Quality Scoring a Container

A container is any structured data entity such as a table or dataframe that comprises multiple fields. Containers are scored using the same eight factors with each factor's score derived from a weighted average across its fields. Additional container-specific metrics also influence the total quality score:

  • Shape anomaly adjustments
  • Volumetric checks
  • Scanning frequency
  • Profiling frequency
  • Timeliness assessments through Freshness SLA
  • Impact of Freshness SLA violations

Customizing Quality Score Weights and Decay Time

You can tailor the impact of each quality factor on the total score by adjusting their weights allowing the scoring system to align with your organization’s data governance priorities. Additionally the decay period for considering past data events defaults to 180 days but can be customized to fit your operational needs ensuring the scores reflect the most relevant data quality insights.

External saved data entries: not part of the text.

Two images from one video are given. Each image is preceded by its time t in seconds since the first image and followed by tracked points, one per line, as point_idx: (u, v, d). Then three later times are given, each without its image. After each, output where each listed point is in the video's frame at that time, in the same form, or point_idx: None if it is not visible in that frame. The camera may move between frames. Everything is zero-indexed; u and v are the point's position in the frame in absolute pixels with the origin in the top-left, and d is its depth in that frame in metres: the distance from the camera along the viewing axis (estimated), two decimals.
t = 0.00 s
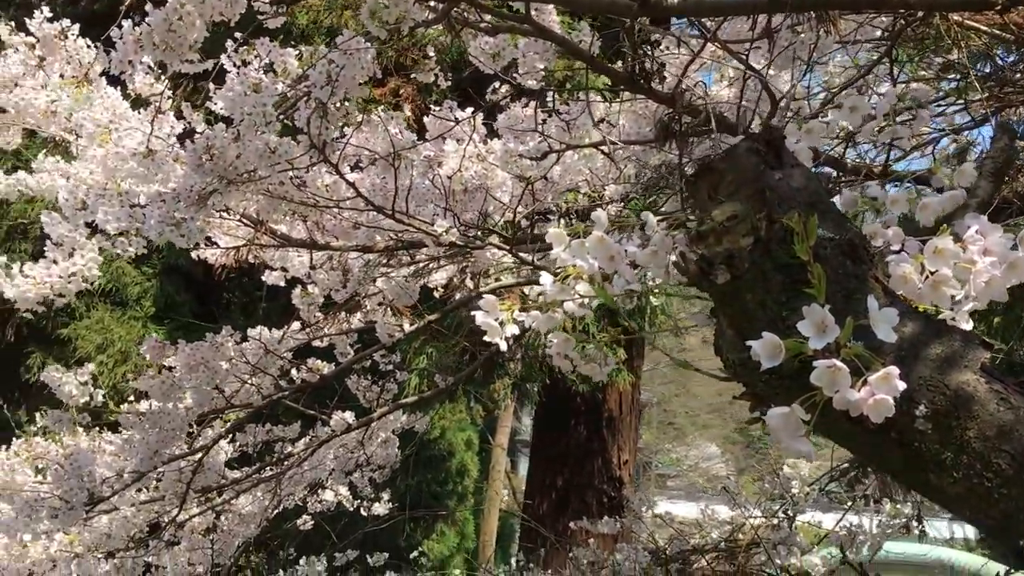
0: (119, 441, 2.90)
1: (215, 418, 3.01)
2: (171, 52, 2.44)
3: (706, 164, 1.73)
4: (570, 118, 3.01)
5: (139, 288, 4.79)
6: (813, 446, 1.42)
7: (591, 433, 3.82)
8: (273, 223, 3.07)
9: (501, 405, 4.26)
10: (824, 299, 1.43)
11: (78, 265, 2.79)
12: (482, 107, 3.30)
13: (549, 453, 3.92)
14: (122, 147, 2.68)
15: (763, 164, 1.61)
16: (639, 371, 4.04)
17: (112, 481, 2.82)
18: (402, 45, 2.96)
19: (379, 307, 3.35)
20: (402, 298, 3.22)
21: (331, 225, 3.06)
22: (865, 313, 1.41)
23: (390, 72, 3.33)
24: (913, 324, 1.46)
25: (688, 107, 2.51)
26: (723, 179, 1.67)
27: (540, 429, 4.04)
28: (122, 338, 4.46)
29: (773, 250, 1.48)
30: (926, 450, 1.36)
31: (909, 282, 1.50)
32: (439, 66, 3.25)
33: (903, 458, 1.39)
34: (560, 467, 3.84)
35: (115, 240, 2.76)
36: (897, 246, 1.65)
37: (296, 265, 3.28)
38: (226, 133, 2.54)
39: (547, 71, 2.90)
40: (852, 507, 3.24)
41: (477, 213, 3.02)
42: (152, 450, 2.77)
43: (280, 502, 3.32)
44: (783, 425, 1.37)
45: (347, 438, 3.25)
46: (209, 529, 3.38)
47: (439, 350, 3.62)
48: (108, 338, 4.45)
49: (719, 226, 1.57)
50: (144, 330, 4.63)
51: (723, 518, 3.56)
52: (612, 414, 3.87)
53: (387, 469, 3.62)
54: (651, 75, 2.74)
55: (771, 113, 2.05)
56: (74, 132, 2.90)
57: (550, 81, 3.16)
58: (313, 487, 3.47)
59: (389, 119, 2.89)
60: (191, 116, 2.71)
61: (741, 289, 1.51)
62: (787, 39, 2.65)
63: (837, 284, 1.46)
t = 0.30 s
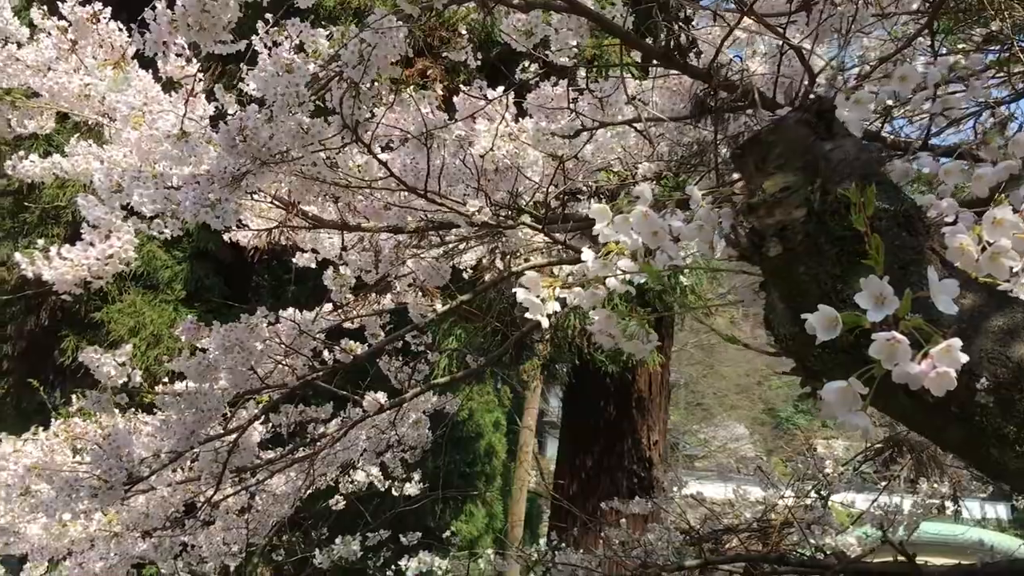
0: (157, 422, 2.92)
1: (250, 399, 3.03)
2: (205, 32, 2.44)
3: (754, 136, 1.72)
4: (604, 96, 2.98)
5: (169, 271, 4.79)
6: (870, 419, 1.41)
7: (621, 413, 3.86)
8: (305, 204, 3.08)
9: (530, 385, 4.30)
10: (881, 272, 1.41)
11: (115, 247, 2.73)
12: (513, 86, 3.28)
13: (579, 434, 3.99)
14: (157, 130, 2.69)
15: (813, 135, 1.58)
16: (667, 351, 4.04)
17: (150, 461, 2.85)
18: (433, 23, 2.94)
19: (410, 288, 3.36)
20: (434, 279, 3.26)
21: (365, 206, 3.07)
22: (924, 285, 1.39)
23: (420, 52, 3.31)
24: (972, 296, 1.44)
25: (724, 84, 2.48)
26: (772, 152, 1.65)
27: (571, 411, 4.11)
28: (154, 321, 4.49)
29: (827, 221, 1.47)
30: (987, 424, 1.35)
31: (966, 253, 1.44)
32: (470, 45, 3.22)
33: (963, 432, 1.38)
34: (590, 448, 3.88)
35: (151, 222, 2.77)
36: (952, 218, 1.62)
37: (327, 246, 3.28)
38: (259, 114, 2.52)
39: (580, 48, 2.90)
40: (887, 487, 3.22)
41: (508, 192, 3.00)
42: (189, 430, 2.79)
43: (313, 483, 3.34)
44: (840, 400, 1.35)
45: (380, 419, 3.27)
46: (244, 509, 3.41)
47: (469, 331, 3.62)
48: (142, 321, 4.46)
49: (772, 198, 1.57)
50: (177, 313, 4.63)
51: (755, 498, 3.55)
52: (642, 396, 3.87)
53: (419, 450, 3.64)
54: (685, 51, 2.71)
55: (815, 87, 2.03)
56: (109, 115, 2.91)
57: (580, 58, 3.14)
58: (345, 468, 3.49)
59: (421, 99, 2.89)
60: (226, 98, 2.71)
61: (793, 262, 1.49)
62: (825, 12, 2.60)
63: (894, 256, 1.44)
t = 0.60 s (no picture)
0: (196, 399, 2.95)
1: (287, 377, 3.05)
2: (241, 10, 2.42)
3: (803, 104, 1.69)
4: (641, 70, 2.94)
5: (204, 252, 4.82)
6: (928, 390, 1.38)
7: (655, 390, 3.88)
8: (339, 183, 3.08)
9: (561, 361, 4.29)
10: (942, 241, 1.37)
11: (154, 226, 2.74)
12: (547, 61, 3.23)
13: (612, 412, 4.01)
14: (194, 109, 2.70)
15: (867, 102, 1.55)
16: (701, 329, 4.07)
17: (190, 438, 2.88)
18: None
19: (444, 267, 3.38)
20: (470, 257, 3.21)
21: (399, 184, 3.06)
22: (986, 254, 1.35)
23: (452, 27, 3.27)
24: None
25: (764, 55, 2.43)
26: (822, 119, 1.62)
27: (603, 388, 4.13)
28: (190, 303, 4.51)
29: (882, 189, 1.44)
30: None
31: None
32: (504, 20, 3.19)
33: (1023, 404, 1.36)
34: (623, 426, 3.91)
35: (189, 201, 2.78)
36: (1009, 186, 1.58)
37: (361, 225, 3.28)
38: (295, 92, 2.50)
39: (616, 21, 2.84)
40: (928, 464, 3.19)
41: (543, 167, 2.98)
42: (229, 408, 2.82)
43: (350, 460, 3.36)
44: (898, 373, 1.30)
45: (415, 397, 3.29)
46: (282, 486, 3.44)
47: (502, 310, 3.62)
48: (178, 302, 4.49)
49: (826, 166, 1.53)
50: (213, 294, 4.66)
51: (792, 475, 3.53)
52: (676, 373, 3.89)
53: (454, 427, 3.65)
54: (725, 22, 2.66)
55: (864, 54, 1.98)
56: (146, 95, 2.92)
57: (616, 31, 3.10)
58: (380, 445, 3.50)
59: (455, 75, 2.86)
60: (261, 76, 2.70)
61: (848, 231, 1.46)
62: None
63: (954, 224, 1.41)
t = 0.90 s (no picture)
0: (240, 378, 2.98)
1: (329, 357, 3.07)
2: None
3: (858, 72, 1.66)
4: (682, 44, 2.89)
5: (245, 233, 4.85)
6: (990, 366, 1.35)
7: (694, 369, 3.89)
8: (378, 163, 3.09)
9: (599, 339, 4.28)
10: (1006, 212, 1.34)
11: (199, 207, 2.76)
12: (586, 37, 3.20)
13: (651, 390, 4.02)
14: (235, 91, 2.71)
15: (925, 70, 1.51)
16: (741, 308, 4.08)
17: (236, 417, 2.92)
18: None
19: (483, 246, 3.39)
20: (510, 237, 3.26)
21: (438, 164, 3.05)
22: None
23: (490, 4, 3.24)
24: None
25: (810, 26, 2.37)
26: (878, 88, 1.59)
27: (641, 366, 4.14)
28: (231, 284, 4.58)
29: (944, 159, 1.40)
30: None
31: None
32: None
33: None
34: (662, 404, 3.93)
35: (232, 182, 2.81)
36: None
37: (400, 205, 3.29)
38: (335, 72, 2.50)
39: None
40: (976, 443, 3.13)
41: (583, 145, 2.96)
42: (274, 386, 2.83)
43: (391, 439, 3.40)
44: (960, 346, 1.25)
45: (455, 376, 3.31)
46: (325, 464, 3.48)
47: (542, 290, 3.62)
48: (219, 283, 4.57)
49: (885, 136, 1.50)
50: (253, 275, 4.71)
51: (834, 454, 3.50)
52: (715, 351, 3.89)
53: (494, 406, 3.67)
54: None
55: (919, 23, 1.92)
56: (188, 78, 2.94)
57: (656, 5, 3.05)
58: (420, 424, 3.53)
59: (494, 53, 2.84)
60: (301, 57, 2.71)
61: (908, 203, 1.42)
62: None
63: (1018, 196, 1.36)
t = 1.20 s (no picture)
0: (283, 358, 3.01)
1: (370, 338, 3.08)
2: None
3: (917, 43, 1.55)
4: (728, 18, 2.83)
5: (283, 216, 4.89)
6: None
7: (733, 348, 3.90)
8: (417, 143, 3.08)
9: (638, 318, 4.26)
10: None
11: (243, 188, 2.80)
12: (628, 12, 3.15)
13: (690, 369, 4.05)
14: (278, 72, 2.70)
15: (992, 38, 1.44)
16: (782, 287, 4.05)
17: (280, 397, 2.94)
18: None
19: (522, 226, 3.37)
20: (551, 216, 3.21)
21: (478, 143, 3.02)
22: None
23: None
24: None
25: None
26: (941, 57, 1.48)
27: (680, 345, 4.16)
28: (270, 266, 4.66)
29: (1013, 130, 1.38)
30: None
31: None
32: None
33: None
34: (702, 384, 3.96)
35: (275, 163, 2.82)
36: None
37: (439, 185, 3.29)
38: (376, 52, 2.49)
39: None
40: None
41: (624, 123, 2.92)
42: (317, 367, 2.84)
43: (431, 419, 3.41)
44: None
45: (495, 356, 3.31)
46: (366, 444, 3.51)
47: (582, 269, 3.61)
48: (259, 265, 4.65)
49: (949, 107, 1.41)
50: (292, 257, 4.77)
51: (877, 434, 3.46)
52: (755, 330, 3.89)
53: (533, 386, 3.66)
54: None
55: None
56: (230, 60, 2.96)
57: None
58: (460, 404, 3.54)
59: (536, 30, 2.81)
60: (341, 37, 2.70)
61: (975, 173, 1.40)
62: None
63: None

Factor Impacting Rule Types

Specific check rule types are considered for factor score calculations at the field level for the following factors.

Conformity Rule Types

RuleType.matchesPattern
RuleType.minLength
RuleType.maxLength
RuleType.isReplicaOf
RuleType.isType
RuleType.entityResolution
RuleType.expectedSchema
RuleType.fieldCount
RuleType.isCreditCard
RuleType.isAddress
RuleType.containsCreditCard
RuleType.containsUrl
RuleType.containsEmail
RuleType.containsSocialSecurityNumber
RuleType.minPartitionSize
RuleType.maxPartitionSize

Precision Rule Types

RuleType.afterDateTime
RuleType.beforeDateTime
RuleType.between
RuleType.betweenTimes
RuleType.equalTo
RuleType.equalToField
RuleType.greaterThan
RuleType.greaterThanField
RuleType.lessThan
RuleType.lessThanField
RuleType.maxValue
RuleType.minValue
RuleType.notFuture
RuleType.notNegative
RuleType.positive
RuleType.predictedBy
RuleType.sum

Volumetric Rule Types

RuleType.timeDistributionSize 
RuleType.minPartitionSize 
RuleType.maxPartitionSize

Last update: June 14, 2024